Duke is currently ranked sixth in the country and none of the five teams ahead of them are without flaws.
Florida, like Duke, has a tendency to fall in love with taking threes too much, Michigan State struggles for scoring outside of a couple of players, Gonzaga is ultimately a joke, Miami is in unfamiliar territory and Indiana plays a fast tempo that leaves them prone to turnovers.
The bottom line is that no team is head and shoulders above everyone else. Therefore, Duke stands just as much of a chance as any other team. And, as the saying goes, in a land of blind men the one-eyed man is king. If Duke’s one eye is the ability to drain threes, that’s a pretty good weapon to take up against equally flawed top-ranked teams.
This is the real wild card for the Blue Devils. If Ryan Kelly were to return from injury, how would that impact Duke?

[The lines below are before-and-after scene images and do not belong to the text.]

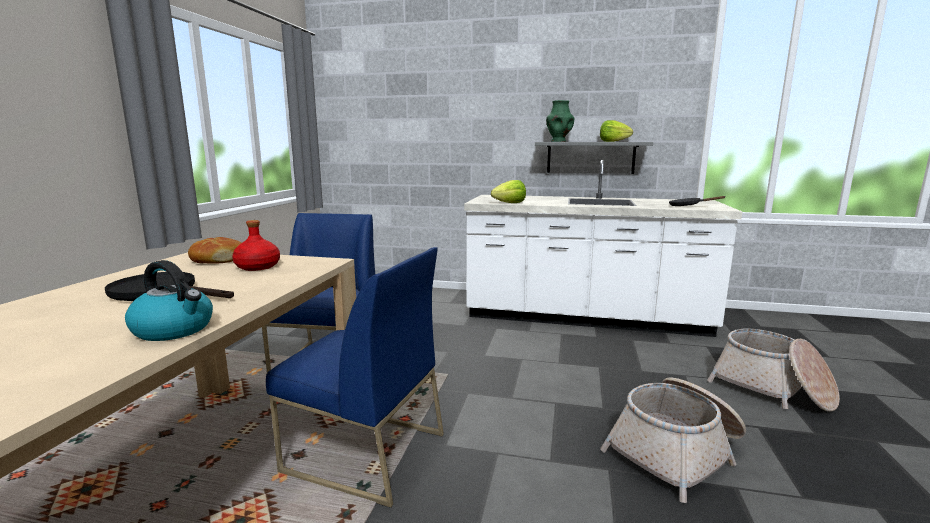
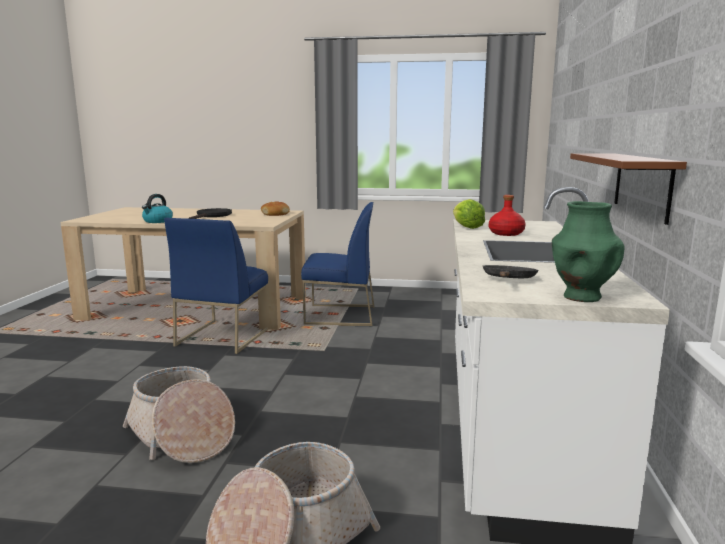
camera: 85 degrees right, 0 degrees up
red bottle [232,220,280,271] -> red bottle moved to [489,195,526,236]
grey shelf [535,142,653,174] -> brown shelf [570,153,687,225]
green vase [546,100,574,142] -> green vase moved to [552,201,624,302]
lettuce [600,120,633,142] -> none

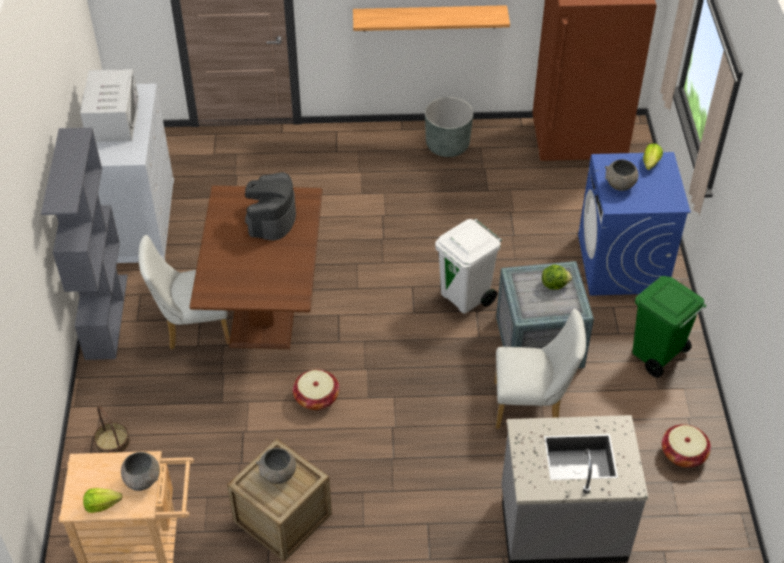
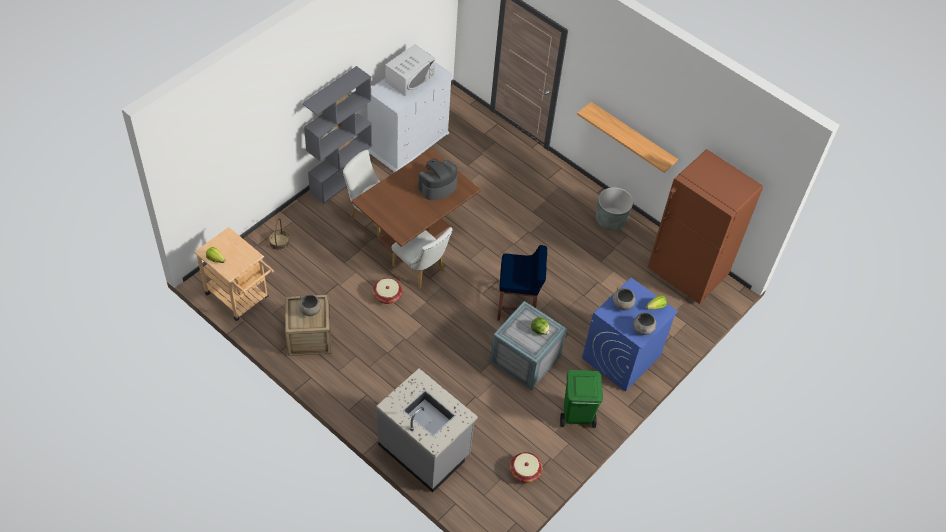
camera: 40 degrees right, 5 degrees up
grey bowl [121,452,160,491] -> grey bowl moved to [633,313,656,335]
white trash can [435,219,502,313] -> blue stool [497,245,547,321]
white chair [494,309,586,429] -> white chair moved to [392,227,453,288]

When the Kelly was on the court, Duke was probably the best team in the country. The starting five was not only strong, but posed matchup problems for opponents that had to deal with Kelly’s size and outside shooting range.
In his absence, Duke has looked disjointed on defense and been forced to toy with the lineup to figure out an offensive attack that works. If Kelly were to be back in time for the NCAA tournament, then it’s probable that Duke’s case as a title contender would be significantly strengthened.

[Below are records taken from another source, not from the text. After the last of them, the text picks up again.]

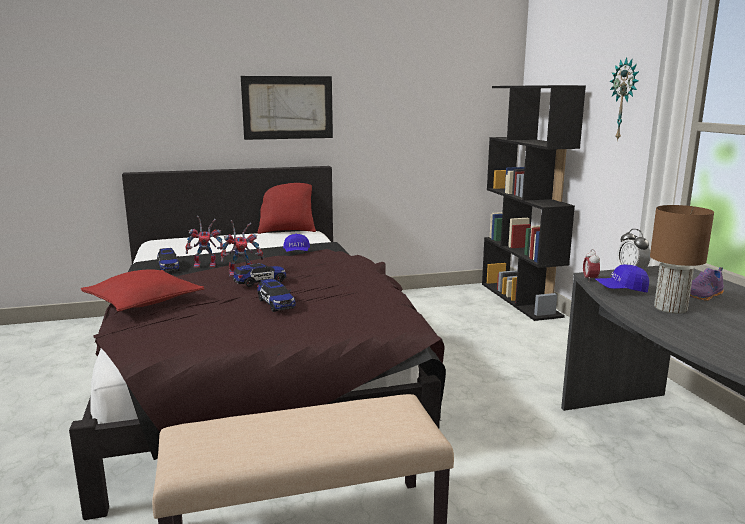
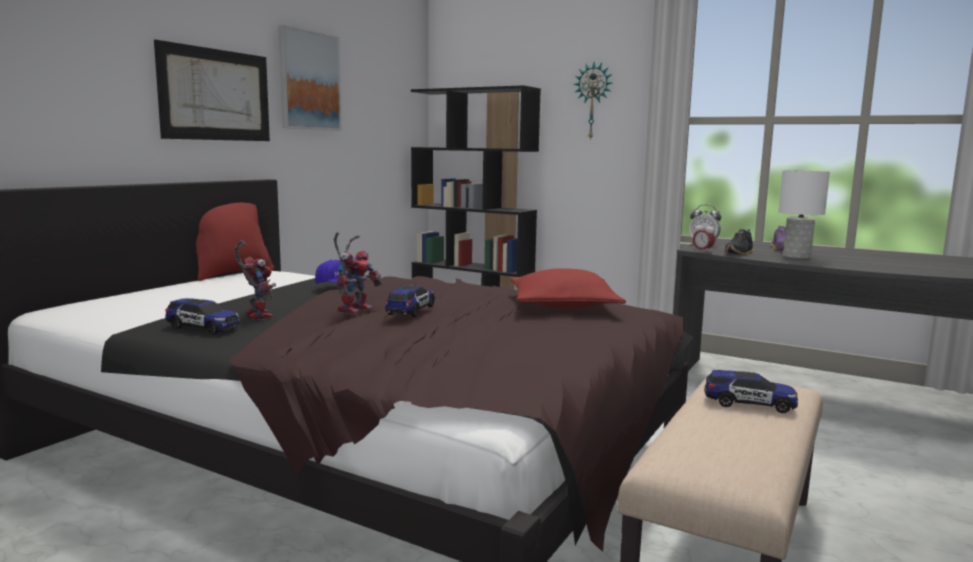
camera: 45 degrees left, 5 degrees down
red pillow [81,269,204,312] -> red pillow moved to [510,268,626,309]
toy robot [186,216,223,268] -> toy robot turned 60 degrees counterclockwise [235,240,276,320]
toy car [257,279,296,312] -> toy car moved to [704,370,798,413]
blue cap [595,264,649,292] -> black shoe [725,229,753,255]
brown table lamp [650,205,714,314] -> white table lamp [778,170,830,259]
none -> picture [278,25,341,130]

The counter argument is that his return might pose problems with regard to team chemistry. Even the most optimistic estimates have Kelly coming back just before the tournament, which doesn’t leave any time for the Blue Devils to reintegrate him into the rotation. Duke fans will recall the upheaval caused by Kyrie Irving’s return from injury just in time for the tournament and how that ended poorly.
But Kelly isn’t a point guard like Irving, so his inclusion in the team probably wouldn't be as disruptive. Better still, even if Kelly returns, his prolonged absence has offered up more minutes to the likes of Josh Hairston, Amile Jefferson and Alex Murphy. Those players have developed nicely as role players, thanks to an increased role in the team.
If Ryan Kelly were to return to Duke, he’d find that the players around him have matured and grown significantly. So long as he were able to smoothly reinsert himself into the rotation, Kelly would be coming back to a team even better than the one he last played with.
Between the emotional lift of Kelly returning and the effects of his absence in terms of player development, Duke’s prospects for a deep run in March are bright.